» PROMPT A
Reproduce the records below word for word, covering every one of them.

Brussels, 27/01/2014 (Agence Europe) - In an opinion published on Thursday 23 January in case C-184/11, Advocate General Eleanor Sharpston suggests that the European Court of Justice fine Spain €50 million for failing to recover in a timely fashion all the unlawful state aid for the Basque Country between 1994 and 1997, despite a Court of Justice ruling to this effect.
The aid was granted by the three provinces in the Spanish Basque Country in the form of a business tax credit covering 45% of their investment and a reduction over the space of four years in the tax base for new companies, which remained in force until 1999 or 2000. The European Commission asked Spain to recover the aid in 2001. It failed to do so and was found guilty by the Court of Justice in 2006 in cases C-485/03 and C-490/03. The Commission then lodged a further case in April 2011 calling for a €64.54 million fine to be imposed.
In the opinion, Sharpston explains that the vast majority of the aid to be recovered, 86% of it in fact, was not recovered until after new the court case was lodged in 2011. Since then, in October 2013, the Commission has told the Court that all the aid has now been recovered. Spain says it recovered the aid to avoid having to pay a weightier fine, but it challenges the validity of the duty to recover the aid. As neither the 2001 Commission decision nor the 2006 Court judgment clearly defined the incompatible aid, it will be necessary - regardless of the fact that all the aid has now been recovered - for the Court to determine how much Spain was in fact required to recover.

(Recorded data)
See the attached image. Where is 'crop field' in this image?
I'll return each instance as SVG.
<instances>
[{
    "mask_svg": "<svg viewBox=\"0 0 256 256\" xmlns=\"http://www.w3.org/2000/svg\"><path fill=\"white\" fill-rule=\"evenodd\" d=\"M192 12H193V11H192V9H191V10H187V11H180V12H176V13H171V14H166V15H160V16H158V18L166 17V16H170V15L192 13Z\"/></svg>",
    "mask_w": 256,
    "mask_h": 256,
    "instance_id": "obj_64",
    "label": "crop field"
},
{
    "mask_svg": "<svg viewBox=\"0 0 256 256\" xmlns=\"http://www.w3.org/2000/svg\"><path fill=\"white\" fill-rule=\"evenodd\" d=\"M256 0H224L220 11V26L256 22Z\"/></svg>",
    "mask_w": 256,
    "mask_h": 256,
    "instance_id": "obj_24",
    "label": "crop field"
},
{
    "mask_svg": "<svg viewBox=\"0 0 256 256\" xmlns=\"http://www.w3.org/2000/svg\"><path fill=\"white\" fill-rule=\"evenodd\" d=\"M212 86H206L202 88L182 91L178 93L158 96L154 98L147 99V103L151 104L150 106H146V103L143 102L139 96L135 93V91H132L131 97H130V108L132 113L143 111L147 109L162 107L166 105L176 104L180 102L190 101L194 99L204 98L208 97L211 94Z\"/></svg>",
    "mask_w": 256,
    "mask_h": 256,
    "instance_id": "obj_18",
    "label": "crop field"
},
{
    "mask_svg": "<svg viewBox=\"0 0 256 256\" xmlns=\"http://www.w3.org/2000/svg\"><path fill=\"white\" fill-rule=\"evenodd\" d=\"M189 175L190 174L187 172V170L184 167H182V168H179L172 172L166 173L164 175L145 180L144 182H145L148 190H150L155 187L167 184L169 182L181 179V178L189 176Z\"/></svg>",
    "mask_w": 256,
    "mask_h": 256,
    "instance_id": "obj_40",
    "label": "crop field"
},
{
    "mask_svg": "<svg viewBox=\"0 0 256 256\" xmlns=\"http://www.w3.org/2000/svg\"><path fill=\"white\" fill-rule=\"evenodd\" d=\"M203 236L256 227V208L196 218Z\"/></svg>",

» PROMPT B
Answer the following from the report on the Basque Country state aid case above, one line each:
(i) What fine does Advocate General Eleanor Sharpston propose that the Court impose on Spain?
(ii) In which year did the European Commission ask Spain to recover the aid?
(iii) What share of the aid was recovered only after the new court case was lodged in 2011?

» PROBLEM SOLUTION A
See the attached image. Where is 'crop field' in this image?
I'll return each instance as SVG.
<instances>
[{
    "mask_svg": "<svg viewBox=\"0 0 256 256\" xmlns=\"http://www.w3.org/2000/svg\"><path fill=\"white\" fill-rule=\"evenodd\" d=\"M192 12H193V11H192V9H191V10H187V11H180V12H176V13H171V14H166V15H160V16H158V18L166 17V16H170V15L192 13Z\"/></svg>",
    "mask_w": 256,
    "mask_h": 256,
    "instance_id": "obj_64",
    "label": "crop field"
},
{
    "mask_svg": "<svg viewBox=\"0 0 256 256\" xmlns=\"http://www.w3.org/2000/svg\"><path fill=\"white\" fill-rule=\"evenodd\" d=\"M256 0H224L220 11V26L256 22Z\"/></svg>",
    "mask_w": 256,
    "mask_h": 256,
    "instance_id": "obj_24",
    "label": "crop field"
},
{
    "mask_svg": "<svg viewBox=\"0 0 256 256\" xmlns=\"http://www.w3.org/2000/svg\"><path fill=\"white\" fill-rule=\"evenodd\" d=\"M212 86H206L202 88L182 91L178 93L158 96L154 98L147 99V103L151 104L150 106H146V103L143 102L139 96L135 93V91H132L131 97H130V108L132 113L143 111L147 109L162 107L166 105L176 104L180 102L190 101L194 99L204 98L208 97L211 94Z\"/></svg>",
    "mask_w": 256,
    "mask_h": 256,
    "instance_id": "obj_18",
    "label": "crop field"
},
{
    "mask_svg": "<svg viewBox=\"0 0 256 256\" xmlns=\"http://www.w3.org/2000/svg\"><path fill=\"white\" fill-rule=\"evenodd\" d=\"M189 175L190 174L187 172V170L184 167H182V168H179L172 172L166 173L164 175L145 180L144 182H145L148 190H150L155 187L167 184L169 182L181 179V178L189 176Z\"/></svg>",
    "mask_w": 256,
    "mask_h": 256,
    "instance_id": "obj_40",
    "label": "crop field"
},
{
    "mask_svg": "<svg viewBox=\"0 0 256 256\" xmlns=\"http://www.w3.org/2000/svg\"><path fill=\"white\" fill-rule=\"evenodd\" d=\"M203 236L256 227V208L196 218Z\"/></svg>",

» PROBLEM SOLUTION B
(i) €50 million
(ii) 2001
(iii) 86%